Page-level text extractions:
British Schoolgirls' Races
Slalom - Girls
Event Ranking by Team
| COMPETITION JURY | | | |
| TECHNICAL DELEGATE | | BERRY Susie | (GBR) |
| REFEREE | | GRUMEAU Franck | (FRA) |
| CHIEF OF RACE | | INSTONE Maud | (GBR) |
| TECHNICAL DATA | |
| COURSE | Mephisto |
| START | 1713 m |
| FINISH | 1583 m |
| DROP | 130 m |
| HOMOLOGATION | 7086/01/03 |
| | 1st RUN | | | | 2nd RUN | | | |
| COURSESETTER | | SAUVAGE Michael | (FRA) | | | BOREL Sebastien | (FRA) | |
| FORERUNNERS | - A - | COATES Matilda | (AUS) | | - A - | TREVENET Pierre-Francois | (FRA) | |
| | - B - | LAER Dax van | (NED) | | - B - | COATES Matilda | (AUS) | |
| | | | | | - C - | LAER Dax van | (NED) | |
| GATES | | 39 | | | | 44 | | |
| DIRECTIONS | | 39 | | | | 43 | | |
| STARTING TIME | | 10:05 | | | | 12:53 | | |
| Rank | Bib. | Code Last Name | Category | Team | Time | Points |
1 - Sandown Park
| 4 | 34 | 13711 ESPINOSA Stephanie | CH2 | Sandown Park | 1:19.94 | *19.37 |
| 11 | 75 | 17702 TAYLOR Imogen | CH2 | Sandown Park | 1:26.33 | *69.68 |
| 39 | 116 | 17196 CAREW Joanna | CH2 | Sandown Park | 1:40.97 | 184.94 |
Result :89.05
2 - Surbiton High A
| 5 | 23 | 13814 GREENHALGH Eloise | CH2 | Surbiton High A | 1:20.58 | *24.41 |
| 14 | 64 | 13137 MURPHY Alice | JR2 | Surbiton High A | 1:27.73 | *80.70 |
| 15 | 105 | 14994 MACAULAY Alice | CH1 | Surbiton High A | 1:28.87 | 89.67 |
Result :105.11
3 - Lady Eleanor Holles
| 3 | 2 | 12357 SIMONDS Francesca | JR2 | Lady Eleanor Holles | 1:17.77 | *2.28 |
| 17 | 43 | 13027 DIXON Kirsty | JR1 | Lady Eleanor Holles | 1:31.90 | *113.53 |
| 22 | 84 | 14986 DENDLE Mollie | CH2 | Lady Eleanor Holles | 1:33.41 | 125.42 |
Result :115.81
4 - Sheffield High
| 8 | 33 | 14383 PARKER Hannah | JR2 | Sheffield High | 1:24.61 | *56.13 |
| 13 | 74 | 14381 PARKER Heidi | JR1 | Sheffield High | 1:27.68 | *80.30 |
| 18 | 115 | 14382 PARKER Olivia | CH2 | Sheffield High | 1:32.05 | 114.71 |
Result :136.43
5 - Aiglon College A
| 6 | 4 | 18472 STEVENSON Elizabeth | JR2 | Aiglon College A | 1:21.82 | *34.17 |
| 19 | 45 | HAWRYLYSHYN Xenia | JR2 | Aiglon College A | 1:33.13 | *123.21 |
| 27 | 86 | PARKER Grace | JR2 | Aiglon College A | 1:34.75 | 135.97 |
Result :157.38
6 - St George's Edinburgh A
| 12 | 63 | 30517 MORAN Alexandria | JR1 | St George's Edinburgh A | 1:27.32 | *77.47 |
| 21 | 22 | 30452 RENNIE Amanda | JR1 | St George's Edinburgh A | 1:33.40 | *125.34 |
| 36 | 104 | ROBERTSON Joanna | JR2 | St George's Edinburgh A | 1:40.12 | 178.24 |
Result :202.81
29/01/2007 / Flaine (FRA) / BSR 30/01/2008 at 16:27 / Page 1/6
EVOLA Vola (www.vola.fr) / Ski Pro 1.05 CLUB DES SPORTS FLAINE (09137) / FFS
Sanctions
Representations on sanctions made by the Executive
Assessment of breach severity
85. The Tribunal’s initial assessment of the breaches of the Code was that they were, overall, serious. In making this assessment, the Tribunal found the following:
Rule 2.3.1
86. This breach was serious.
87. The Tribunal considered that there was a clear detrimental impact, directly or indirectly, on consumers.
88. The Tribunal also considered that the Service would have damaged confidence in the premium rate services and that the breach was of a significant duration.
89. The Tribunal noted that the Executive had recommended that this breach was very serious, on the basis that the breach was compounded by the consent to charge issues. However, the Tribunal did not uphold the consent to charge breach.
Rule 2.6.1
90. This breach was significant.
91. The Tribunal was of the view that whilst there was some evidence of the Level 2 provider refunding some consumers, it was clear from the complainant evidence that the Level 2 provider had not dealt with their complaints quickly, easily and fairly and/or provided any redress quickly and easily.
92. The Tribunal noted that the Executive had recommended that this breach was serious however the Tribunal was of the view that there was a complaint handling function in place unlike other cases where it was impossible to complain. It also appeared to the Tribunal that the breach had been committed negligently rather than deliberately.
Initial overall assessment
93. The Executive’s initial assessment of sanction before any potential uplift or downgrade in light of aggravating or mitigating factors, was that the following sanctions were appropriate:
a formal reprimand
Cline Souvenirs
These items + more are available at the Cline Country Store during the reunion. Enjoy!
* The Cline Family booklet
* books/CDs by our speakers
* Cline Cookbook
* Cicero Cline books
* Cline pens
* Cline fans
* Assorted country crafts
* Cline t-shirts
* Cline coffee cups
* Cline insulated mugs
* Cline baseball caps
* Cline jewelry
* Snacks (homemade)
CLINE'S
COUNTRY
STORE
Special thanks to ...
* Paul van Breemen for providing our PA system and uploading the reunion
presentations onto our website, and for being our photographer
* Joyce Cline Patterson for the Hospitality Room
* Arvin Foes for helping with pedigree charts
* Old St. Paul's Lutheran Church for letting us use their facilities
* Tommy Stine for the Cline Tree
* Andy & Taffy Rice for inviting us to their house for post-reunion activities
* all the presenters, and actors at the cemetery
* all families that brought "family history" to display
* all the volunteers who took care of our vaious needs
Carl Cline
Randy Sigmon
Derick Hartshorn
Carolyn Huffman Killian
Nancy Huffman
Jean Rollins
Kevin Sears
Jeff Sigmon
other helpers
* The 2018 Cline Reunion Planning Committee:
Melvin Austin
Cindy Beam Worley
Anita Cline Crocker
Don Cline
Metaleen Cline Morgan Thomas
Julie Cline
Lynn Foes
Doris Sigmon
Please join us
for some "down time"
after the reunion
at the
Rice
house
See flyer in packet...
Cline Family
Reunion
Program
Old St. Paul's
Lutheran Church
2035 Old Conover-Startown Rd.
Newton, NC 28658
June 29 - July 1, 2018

__What is expected__.
Word for word, return the entire set of entries.

__Output__.
British Schoolgirls' Races
Slalom - Girls
Event Ranking by Team
| COMPETITION JURY | | | |
| TECHNICAL DELEGATE | | BERRY Susie | (GBR) |
| REFEREE | | GRUMEAU Franck | (FRA) |
| CHIEF OF RACE | | INSTONE Maud | (GBR) |
| TECHNICAL DATA | |
| COURSE | Mephisto |
| START | 1713 m |
| FINISH | 1583 m |
| DROP | 130 m |
| HOMOLOGATION | 7086/01/03 |
| | 1st RUN | | | | 2nd RUN | | | |
| COURSESETTER | | SAUVAGE Michael | (FRA) | | | BOREL Sebastien | (FRA) | |
| FORERUNNERS | - A - | COATES Matilda | (AUS) | | - A - | TREVENET Pierre-Francois | (FRA) | |
| | - B - | LAER Dax van | (NED) | | - B - | COATES Matilda | (AUS) | |
| | | | | | - C - | LAER Dax van | (NED) | |
| GATES | | 39 | | | | 44 | | |
| DIRECTIONS | | 39 | | | | 43 | | |
| STARTING TIME | | 10:05 | | | | 12:53 | | |
| Rank | Bib. | Code Last Name | Category | Team | Time | Points |
1 - Sandown Park
| 4 | 34 | 13711 ESPINOSA Stephanie | CH2 | Sandown Park | 1:19.94 | *19.37 |
| 11 | 75 | 17702 TAYLOR Imogen | CH2 | Sandown Park | 1:26.33 | *69.68 |
| 39 | 116 | 17196 CAREW Joanna | CH2 | Sandown Park | 1:40.97 | 184.94 |
Result :89.05
2 - Surbiton High A
| 5 | 23 | 13814 GREENHALGH Eloise | CH2 | Surbiton High A | 1:20.58 | *24.41 |
| 14 | 64 | 13137 MURPHY Alice | JR2 | Surbiton High A | 1:27.73 | *80.70 |
| 15 | 105 | 14994 MACAULAY Alice | CH1 | Surbiton High A | 1:28.87 | 89.67 |
Result :105.11
3 - Lady Eleanor Holles
| 3 | 2 | 12357 SIMONDS Francesca | JR2 | Lady Eleanor Holles | 1:17.77 | *2.28 |
| 17 | 43 | 13027 DIXON Kirsty | JR1 | Lady Eleanor Holles | 1:31.90 | *113.53 |
| 22 | 84 | 14986 DENDLE Mollie | CH2 | Lady Eleanor Holles | 1:33.41 | 125.42 |
Result :115.81
4 - Sheffield High
| 8 | 33 | 14383 PARKER Hannah | JR2 | Sheffield High | 1:24.61 | *56.13 |
| 13 | 74 | 14381 PARKER Heidi | JR1 | Sheffield High | 1:27.68 | *80.30 |
| 18 | 115 | 14382 PARKER Olivia | CH2 | Sheffield High | 1:32.05 | 114.71 |
Result :136.43
5 - Aiglon College A
| 6 | 4 | 18472 STEVENSON Elizabeth | JR2 | Aiglon College A | 1:21.82 | *34.17 |
| 19 | 45 | HAWRYLYSHYN Xenia | JR2 | Aiglon College A | 1:33.13 | *123.21 |
| 27 | 86 | PARKER Grace | JR2 | Aiglon College A | 1:34.75 | 135.97 |
Result :157.38
6 - St George's Edinburgh A
| 12 | 63 | 30517 MORAN Alexandria | JR1 | St George's Edinburgh A | 1:27.32 | *77.47 |
| 21 | 22 | 30452 RENNIE Amanda | JR1 | St George's Edinburgh A | 1:33.40 | *125.34 |
| 36 | 104 | ROBERTSON Joanna | JR2 | St George's Edinburgh A | 1:40.12 | 178.24 |
Result :202.81
29/01/2007 / Flaine (FRA) / BSR 30/01/2008 at 16:27 / Page 1/6
EVOLA Vola (www.vola.fr) / Ski Pro 1.05 CLUB DES SPORTS FLAINE (09137) / FFS
Sanctions
Representations on sanctions made by the Executive
Assessment of breach severity
85. The Tribunal’s initial assessment of the breaches of the Code was that they were, overall, serious. In making this assessment, the Tribunal found the following:
Rule 2.3.1
86. This breach was serious.
87. The Tribunal considered that there was a clear detrimental impact, directly or indirectly, on consumers.
88. The Tribunal also considered that the Service would have damaged confidence in the premium rate services and that the breach was of a significant duration.
89. The Tribunal noted that the Executive had recommended that this breach was very serious, on the basis that the breach was compounded by the consent to charge issues. However, the Tribunal did not uphold the consent to charge breach.
Rule 2.6.1
90. This breach was significant.
91. The Tribunal was of the view that whilst there was some evidence of the Level 2 provider refunding some consumers, it was clear from the complainant evidence that the Level 2 provider had not dealt with their complaints quickly, easily and fairly and/or provided any redress quickly and easily.
92. The Tribunal noted that the Executive had recommended that this breach was serious however the Tribunal was of the view that there was a complaint handling function in place unlike other cases where it was impossible to complain. It also appeared to the Tribunal that the breach had been committed negligently rather than deliberately.
Initial overall assessment
93. The Executive’s initial assessment of sanction before any potential uplift or downgrade in light of aggravating or mitigating factors, was that the following sanctions were appropriate:
a formal reprimand
Cline Souvenirs
These items + more are available at the Cline Country Store during the reunion. Enjoy!
* The Cline Family booklet
* books/CDs by our speakers
* Cline Cookbook
* Cicero Cline books
* Cline pens
* Cline fans
* Assorted country crafts
* Cline t-shirts
* Cline coffee cups
* Cline insulated mugs
* Cline baseball caps
* Cline jewelry
* Snacks (homemade)
CLINE'S
COUNTRY
STORE
Special thanks to ...
* Paul van Breemen for providing our PA system and uploading the reunion
presentations onto our website, and for being our photographer
* Joyce Cline Patterson for the Hospitality Room
* Arvin Foes for helping with pedigree charts
* Old St. Paul's Lutheran Church for letting us use their facilities
* Tommy Stine for the Cline Tree
* Andy & Taffy Rice for inviting us to their house for post-reunion activities
* all the presenters, and actors at the cemetery
* all families that brought "family history" to display
* all the volunteers who took care of our vaious needs
Carl Cline
Randy Sigmon
Derick Hartshorn
Carolyn Huffman Killian
Nancy Huffman
Jean Rollins
Kevin Sears
Jeff Sigmon
other helpers
* The 2018 Cline Reunion Planning Committee:
Melvin Austin
Cindy Beam Worley
Anita Cline Crocker
Don Cline
Metaleen Cline Morgan Thomas
Julie Cline
Lynn Foes
Doris Sigmon
Please join us
for some "down time"
after the reunion
at the
Rice
house
See flyer in packet...
Cline Family
Reunion
Program
Old St. Paul's
Lutheran Church
2035 Old Conover-Startown Rd.
Newton, NC 28658
June 29 - July 1, 2018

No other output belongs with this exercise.